Les expériences au LEP se sont achevées pour permettre la construction du LHC. Pendant ce temps, le collisionneur Tevatron était en opération près de Chicago aux USA. Ce collisionneur a collisionné des faisceaux de protons et d’antiprotons à des énergies bien supérieures à celles du LEP, et ce pendant trois décennies, de 1980 à 2011.

L’un des grands avantages des machines hadroniques (collisionneurs de protons, d’antiprotons, etc.) sur les machines électrons-positrons est justement qu’il y est plus facile d’atteindre de grands régimes d’énergie. Ainsi, une énergie de 2000 GeV fut atteinte au Tevatron.

Cela a permis de traquer le Higgs de plusieurs façons différentes, incluant bien entendu le même signal qu’au LEP. Les physiciens ont cependant aussi considéré la production directe de boson de Higgs par fusion de deux gluons, et de nombreux modes de désintégration du Higgs ont été explorés.

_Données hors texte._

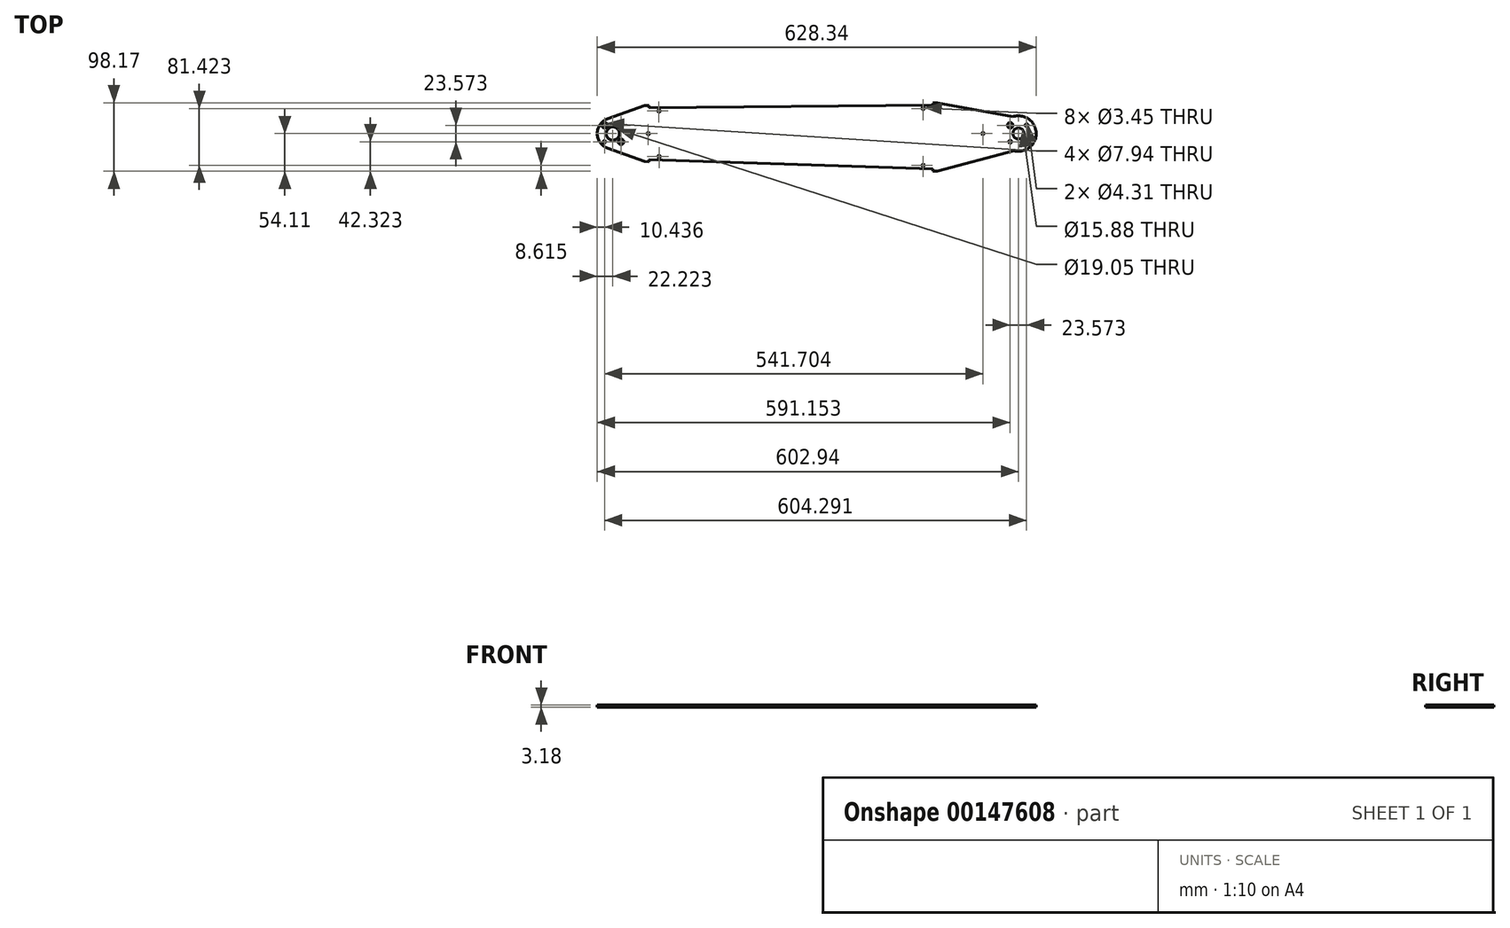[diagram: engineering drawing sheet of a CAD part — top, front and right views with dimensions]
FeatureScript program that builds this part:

Je rappelle que les gluons sont les médiateurs de l’interaction forte et font partie des constituents des protons à hautes énergies.


[Crédits: Lucas Taylor (CMS @ CERN)]

Les résultats furent cependant négatifs : pas de boson de Higgs dans les données. Cela a permis d’exclure plusieurs autres hypothèses pour la masse du boson de Higgs. Ce dernier ne pouvait plus avoir une masse comprise entre 160 et 170 fois la masse du proton. Un tel signal aurait en effet du se matéraliser au Tevatron, et n’aurait pu être manqué.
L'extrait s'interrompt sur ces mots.